The report concluded "When completed, as many as approximately 12,000 Palestinians could be left on the western, Israel-facing side of the wall, cut-off from their land, workplaces and essential social services...In addition, the Government of Israel states that the construction of the wall is a temporary measure but its extent, nature and cost and, in particular its location inside the West Bank and east of the Green Line suggest to Palestinians that the project has more permanent implications...The report notes that the 1995 Interim Agreement between the two sides states that neither party “will change the status of the West Bank and the Gaza Strip pending the outcome of the permanent status negotiations” and that “the integrity and status” of the West Bank and Gaza Strip “will be preserved during the interim period.” It adds that Israel argues that the wall is a temporary measure and therefore compatible with the Agreement." Notice how none of this is mentioned in the NYT article.
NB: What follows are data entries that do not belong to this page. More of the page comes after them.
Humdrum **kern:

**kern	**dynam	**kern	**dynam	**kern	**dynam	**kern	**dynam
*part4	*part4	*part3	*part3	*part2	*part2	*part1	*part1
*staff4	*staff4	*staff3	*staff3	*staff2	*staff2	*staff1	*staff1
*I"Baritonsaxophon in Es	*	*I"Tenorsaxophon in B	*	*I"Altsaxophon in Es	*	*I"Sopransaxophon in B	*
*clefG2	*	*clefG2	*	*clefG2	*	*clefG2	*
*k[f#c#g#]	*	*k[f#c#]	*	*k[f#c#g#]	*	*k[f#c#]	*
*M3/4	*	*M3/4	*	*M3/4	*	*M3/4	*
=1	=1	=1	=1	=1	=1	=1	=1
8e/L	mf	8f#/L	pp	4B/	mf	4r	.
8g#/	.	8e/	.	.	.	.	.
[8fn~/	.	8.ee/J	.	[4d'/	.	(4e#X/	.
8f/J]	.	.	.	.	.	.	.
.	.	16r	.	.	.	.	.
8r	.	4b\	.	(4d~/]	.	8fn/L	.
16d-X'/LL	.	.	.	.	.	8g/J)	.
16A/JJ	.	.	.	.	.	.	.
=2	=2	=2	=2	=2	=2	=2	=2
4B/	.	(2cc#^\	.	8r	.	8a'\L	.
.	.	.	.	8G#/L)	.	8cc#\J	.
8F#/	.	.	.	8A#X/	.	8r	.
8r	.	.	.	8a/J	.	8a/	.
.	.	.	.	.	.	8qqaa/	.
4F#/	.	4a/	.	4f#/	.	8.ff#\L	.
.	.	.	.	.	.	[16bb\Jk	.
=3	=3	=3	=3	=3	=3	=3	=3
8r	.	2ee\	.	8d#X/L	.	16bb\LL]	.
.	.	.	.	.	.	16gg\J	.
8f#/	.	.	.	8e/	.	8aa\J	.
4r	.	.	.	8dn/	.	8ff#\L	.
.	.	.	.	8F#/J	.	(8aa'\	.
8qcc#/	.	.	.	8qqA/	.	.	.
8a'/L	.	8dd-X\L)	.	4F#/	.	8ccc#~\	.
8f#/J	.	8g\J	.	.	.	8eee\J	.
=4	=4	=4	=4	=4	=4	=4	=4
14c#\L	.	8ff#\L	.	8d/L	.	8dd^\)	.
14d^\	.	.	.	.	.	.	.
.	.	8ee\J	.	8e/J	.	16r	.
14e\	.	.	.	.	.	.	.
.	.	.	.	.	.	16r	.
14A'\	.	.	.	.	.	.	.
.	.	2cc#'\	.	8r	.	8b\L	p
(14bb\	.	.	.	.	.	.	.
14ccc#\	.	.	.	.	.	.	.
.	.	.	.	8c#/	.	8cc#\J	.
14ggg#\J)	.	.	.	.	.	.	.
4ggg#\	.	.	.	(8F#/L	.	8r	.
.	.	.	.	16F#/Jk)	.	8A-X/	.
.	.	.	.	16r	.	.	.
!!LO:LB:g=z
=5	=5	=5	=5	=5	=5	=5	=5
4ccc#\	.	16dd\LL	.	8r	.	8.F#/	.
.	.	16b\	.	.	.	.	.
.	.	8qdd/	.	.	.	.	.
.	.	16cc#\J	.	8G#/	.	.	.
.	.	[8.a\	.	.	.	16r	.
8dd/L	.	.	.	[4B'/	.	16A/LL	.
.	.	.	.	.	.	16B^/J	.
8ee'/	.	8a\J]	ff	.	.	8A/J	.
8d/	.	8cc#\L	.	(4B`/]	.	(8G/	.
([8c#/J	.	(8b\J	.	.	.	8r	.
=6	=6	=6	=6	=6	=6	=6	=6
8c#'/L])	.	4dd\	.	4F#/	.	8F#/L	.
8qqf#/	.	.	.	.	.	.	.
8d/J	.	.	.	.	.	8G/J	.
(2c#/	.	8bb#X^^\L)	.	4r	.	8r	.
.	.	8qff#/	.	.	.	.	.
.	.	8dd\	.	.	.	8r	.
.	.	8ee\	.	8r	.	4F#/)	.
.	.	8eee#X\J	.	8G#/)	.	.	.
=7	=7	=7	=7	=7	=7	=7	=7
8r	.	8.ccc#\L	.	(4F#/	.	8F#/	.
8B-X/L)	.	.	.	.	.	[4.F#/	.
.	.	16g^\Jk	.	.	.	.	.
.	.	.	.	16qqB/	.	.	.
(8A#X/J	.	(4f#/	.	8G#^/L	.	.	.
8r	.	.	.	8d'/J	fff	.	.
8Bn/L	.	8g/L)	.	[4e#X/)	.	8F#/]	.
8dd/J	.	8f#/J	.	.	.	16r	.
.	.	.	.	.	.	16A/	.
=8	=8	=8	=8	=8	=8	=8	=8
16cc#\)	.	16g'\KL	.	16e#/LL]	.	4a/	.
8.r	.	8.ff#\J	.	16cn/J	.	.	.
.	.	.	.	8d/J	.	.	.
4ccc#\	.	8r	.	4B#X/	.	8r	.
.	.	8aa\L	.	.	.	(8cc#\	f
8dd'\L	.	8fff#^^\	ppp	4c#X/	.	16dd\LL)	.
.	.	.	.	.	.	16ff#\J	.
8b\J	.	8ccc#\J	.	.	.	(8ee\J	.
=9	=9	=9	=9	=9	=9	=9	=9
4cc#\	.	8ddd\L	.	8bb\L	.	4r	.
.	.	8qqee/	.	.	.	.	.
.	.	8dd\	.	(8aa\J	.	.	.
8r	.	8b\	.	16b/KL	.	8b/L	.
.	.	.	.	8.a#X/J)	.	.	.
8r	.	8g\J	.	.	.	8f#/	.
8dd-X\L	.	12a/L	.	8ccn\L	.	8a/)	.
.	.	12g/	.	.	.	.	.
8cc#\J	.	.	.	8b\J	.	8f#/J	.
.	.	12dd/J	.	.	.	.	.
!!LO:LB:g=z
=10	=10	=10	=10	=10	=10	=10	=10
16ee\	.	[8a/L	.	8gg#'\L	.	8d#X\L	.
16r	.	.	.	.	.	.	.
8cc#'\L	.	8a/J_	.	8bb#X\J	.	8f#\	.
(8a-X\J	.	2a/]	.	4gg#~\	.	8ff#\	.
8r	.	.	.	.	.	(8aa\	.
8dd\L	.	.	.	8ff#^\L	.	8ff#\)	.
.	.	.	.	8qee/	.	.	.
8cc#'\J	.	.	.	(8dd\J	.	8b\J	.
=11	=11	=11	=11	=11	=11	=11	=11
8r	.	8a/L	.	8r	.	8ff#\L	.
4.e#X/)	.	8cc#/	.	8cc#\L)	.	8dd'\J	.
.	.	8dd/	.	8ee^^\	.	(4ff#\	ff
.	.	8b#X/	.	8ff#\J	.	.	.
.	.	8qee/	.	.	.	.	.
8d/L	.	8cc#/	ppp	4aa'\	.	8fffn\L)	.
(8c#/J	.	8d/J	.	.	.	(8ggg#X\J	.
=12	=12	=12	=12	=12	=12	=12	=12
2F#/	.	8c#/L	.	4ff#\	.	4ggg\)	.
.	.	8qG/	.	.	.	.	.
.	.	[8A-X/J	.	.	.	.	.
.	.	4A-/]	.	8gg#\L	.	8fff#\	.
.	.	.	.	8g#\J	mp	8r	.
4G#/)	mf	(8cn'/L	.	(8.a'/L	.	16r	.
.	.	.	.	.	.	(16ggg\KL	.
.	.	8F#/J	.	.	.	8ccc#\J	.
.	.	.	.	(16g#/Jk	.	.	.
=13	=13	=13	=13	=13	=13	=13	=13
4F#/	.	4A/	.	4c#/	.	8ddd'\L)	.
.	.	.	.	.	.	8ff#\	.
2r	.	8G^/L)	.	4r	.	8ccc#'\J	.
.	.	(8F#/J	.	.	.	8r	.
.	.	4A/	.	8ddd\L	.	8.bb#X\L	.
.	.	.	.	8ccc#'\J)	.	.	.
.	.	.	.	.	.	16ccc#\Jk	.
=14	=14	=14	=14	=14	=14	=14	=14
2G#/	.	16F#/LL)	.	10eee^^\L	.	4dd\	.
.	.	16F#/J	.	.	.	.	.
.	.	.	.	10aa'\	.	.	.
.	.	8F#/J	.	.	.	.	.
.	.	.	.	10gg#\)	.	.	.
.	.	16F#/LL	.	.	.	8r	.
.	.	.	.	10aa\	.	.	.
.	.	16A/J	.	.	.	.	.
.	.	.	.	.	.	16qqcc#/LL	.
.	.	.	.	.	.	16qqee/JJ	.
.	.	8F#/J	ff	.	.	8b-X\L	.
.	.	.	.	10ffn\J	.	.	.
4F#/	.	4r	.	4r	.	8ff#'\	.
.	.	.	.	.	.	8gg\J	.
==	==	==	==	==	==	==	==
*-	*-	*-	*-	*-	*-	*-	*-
Lastly the NYT provides a map of the West Bank showing scattered illegal Israeli settlements throughout the land (it seems to me a lot are missing too). It fails to mention one crucial aspect of this. While these settlements are scattered all throughout the west bank, they are all actually connected. Special Israeli Only roads and highways connect every single one of them. If a Palestinian wishes to cross one of them to say, go to the hospital, they must wait at a checkpoint, which arnt always open, and which may have an hours long wait. This is why people refer to the "Bantustanization" of the West Bank (Bantustans were apartheid villages in South Africa).
But in the end its nice the NYT published this article at all, and cheers to the efforts of the Israeli Peace Groups who put this on the table. Hopefully a resolution will come soon, although I sincerely doubt it will come with George Bush and Ehud Olmert in power. But who knows, stranger things have happened.